### What the task requires:
Return nothing but the lines from the one with "Zur Storyline an sich kann nicht ni" through the one with "d’attestations frauduleuses expose" in the data below, word for word and without pictures.

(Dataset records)
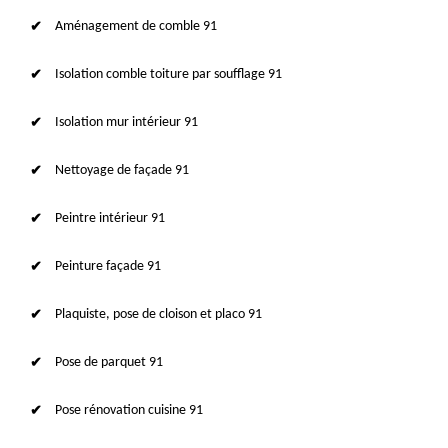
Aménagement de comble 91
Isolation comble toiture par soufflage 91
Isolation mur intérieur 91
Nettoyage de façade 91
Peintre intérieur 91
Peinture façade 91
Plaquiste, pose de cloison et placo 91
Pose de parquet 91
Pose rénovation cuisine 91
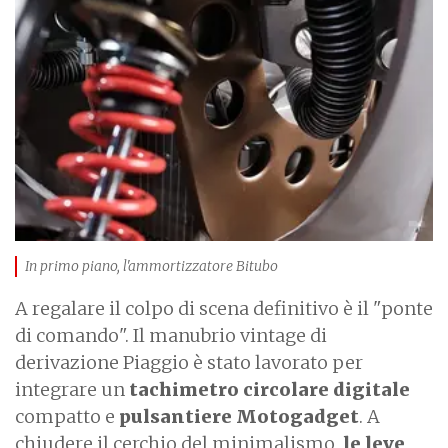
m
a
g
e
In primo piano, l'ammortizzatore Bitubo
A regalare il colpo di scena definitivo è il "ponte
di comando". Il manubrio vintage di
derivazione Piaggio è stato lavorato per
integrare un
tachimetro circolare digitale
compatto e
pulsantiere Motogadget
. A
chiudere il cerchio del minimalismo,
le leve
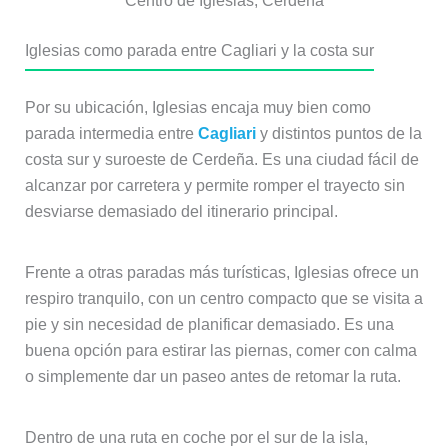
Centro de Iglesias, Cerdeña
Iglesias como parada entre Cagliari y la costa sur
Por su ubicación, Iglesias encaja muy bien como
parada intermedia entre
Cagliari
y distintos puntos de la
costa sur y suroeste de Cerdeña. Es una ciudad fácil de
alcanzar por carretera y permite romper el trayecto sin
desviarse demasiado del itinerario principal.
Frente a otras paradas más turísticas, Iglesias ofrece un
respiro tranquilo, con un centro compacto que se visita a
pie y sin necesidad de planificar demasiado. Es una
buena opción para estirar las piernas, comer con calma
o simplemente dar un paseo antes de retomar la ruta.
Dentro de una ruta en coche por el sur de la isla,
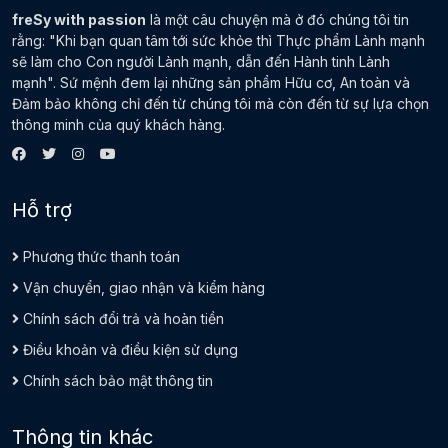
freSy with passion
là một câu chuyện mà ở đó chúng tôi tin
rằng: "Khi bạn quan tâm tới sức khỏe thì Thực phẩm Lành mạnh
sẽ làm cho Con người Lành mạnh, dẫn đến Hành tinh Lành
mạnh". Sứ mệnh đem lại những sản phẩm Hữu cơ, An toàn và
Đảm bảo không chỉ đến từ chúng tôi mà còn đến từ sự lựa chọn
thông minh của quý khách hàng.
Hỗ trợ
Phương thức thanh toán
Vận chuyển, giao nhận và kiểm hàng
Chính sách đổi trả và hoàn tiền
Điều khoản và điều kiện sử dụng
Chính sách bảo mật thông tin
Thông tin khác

...

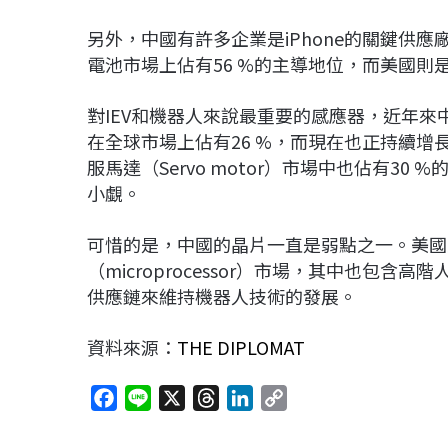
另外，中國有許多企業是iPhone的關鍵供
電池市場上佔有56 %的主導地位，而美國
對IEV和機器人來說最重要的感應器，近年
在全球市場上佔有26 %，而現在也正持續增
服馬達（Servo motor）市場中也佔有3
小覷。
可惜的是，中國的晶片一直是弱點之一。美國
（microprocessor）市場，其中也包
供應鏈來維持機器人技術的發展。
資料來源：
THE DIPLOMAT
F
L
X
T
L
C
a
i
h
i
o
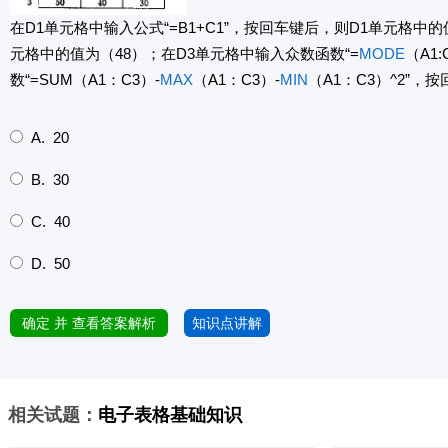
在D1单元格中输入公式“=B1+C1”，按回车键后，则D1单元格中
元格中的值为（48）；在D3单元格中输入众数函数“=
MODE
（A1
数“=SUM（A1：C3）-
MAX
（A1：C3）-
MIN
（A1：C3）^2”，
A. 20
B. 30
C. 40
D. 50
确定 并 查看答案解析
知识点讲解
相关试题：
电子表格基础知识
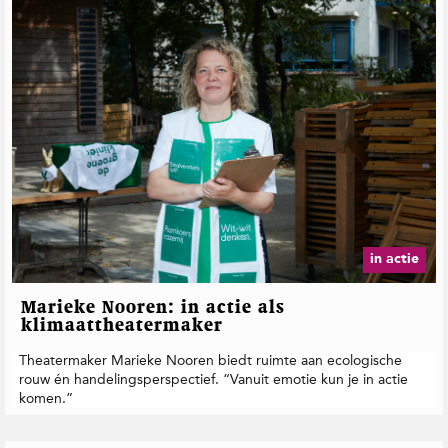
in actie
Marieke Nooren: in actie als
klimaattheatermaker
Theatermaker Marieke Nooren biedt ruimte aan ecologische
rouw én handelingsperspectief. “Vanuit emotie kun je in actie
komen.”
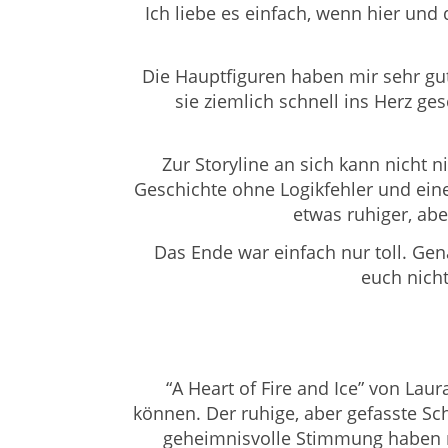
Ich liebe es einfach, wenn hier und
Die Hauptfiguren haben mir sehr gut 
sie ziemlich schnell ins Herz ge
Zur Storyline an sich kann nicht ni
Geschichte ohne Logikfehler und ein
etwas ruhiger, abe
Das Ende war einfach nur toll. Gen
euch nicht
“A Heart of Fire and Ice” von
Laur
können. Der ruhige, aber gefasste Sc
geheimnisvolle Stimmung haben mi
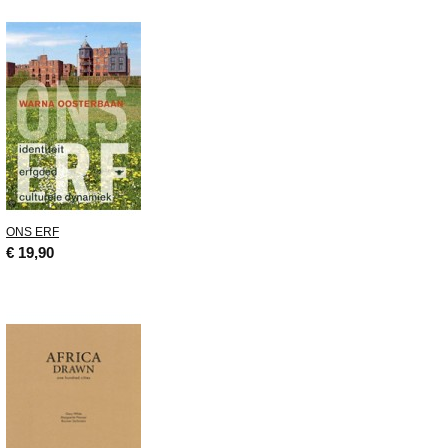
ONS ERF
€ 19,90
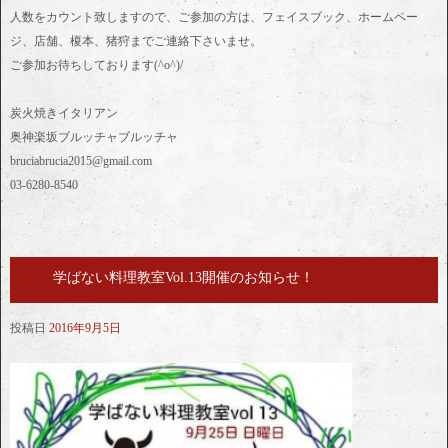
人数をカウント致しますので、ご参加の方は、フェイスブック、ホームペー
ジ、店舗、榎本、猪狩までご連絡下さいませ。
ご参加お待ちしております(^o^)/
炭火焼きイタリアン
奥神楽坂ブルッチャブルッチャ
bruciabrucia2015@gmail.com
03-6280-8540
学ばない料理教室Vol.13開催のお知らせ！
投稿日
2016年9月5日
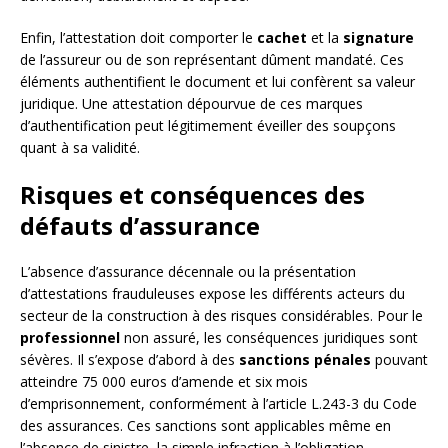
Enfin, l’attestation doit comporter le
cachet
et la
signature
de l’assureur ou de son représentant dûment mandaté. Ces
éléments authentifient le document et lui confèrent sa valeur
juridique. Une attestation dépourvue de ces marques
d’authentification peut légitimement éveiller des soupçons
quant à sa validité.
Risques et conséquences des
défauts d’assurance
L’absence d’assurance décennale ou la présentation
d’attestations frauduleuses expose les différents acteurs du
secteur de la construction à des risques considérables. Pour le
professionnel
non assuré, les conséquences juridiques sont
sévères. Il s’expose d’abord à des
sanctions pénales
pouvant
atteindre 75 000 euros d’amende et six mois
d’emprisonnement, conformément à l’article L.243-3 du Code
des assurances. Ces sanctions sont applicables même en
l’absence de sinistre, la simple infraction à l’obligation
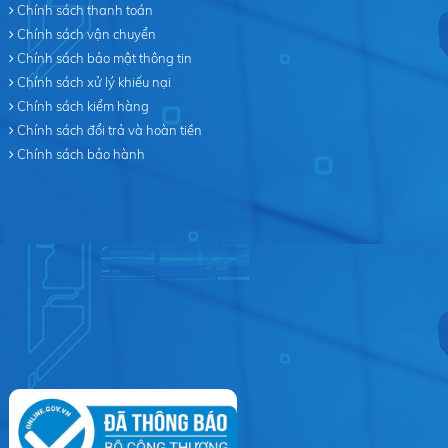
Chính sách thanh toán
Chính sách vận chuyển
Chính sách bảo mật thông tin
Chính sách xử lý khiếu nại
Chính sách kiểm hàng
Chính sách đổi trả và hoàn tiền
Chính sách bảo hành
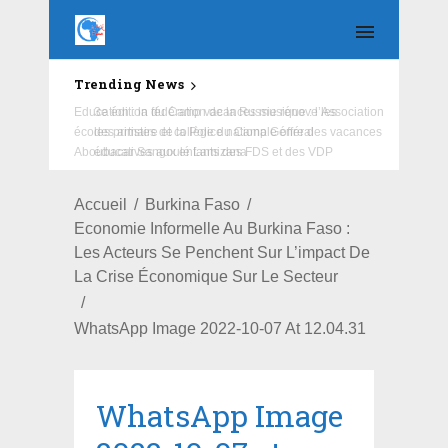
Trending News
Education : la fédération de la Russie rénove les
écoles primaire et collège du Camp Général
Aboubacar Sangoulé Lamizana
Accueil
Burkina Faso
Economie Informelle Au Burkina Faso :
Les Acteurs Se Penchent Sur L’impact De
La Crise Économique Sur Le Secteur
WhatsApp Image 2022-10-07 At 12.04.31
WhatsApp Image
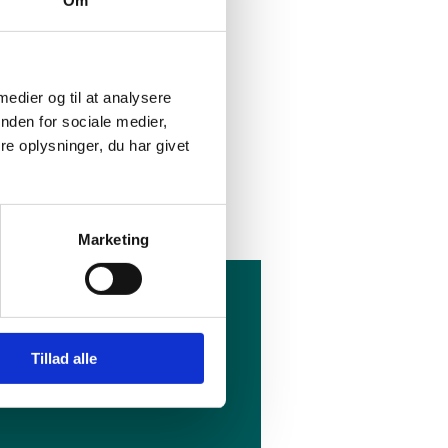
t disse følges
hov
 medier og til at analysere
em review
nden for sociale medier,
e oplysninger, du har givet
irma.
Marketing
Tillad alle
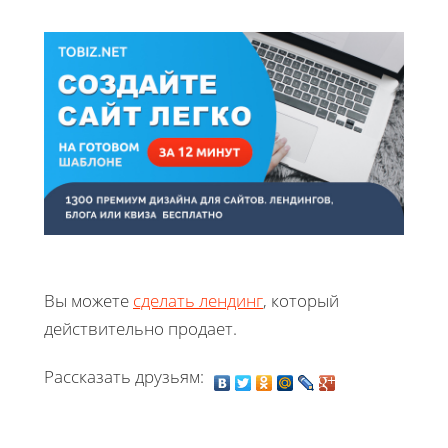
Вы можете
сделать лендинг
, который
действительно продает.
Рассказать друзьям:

### Solution to this exercise:
Zur Storyline an sich kann nicht ni
Geschichte ohne Logikfehler und ein
etwas ruhiger, abe
Das Ende war einfach nur toll. Gen
euch nicht
“A Heart of Fire and Ice” von
Laur
können. Der ruhige, aber gefasste Sc
geheimnisvolle Stimmung haben mi
ONS ERF
€ 19,90
人数をカウント致しますので、ご参加の方は、フェイスブック、ホームペー
ジ、店舗、榎本、猪狩までご連絡下さいませ。
ご参加お待ちしております(^o^)/
炭火焼きイタリアン
奥神楽坂ブルッチャブルッチャ
bruciabrucia2015@gmail.com
03-6280-8540
学ばない料理教室Vol.13開催のお知らせ！
投稿日
2016年9月5日
Enfin, l’attestation doit comporter le
cachet
et la
signature
de l’assureur ou de son représentant dûment mandaté. Ces
éléments authentifient le document et lui confèrent sa valeur
juridique. Une attestation dépourvue de ces marques
d’authentification peut légitimement éveiller des soupçons
quant à sa validité.
Risques et conséquences des
défauts d’assurance
L’absence d’assurance décennale ou la présentation
d’attestations frauduleuses expose les différents acteurs du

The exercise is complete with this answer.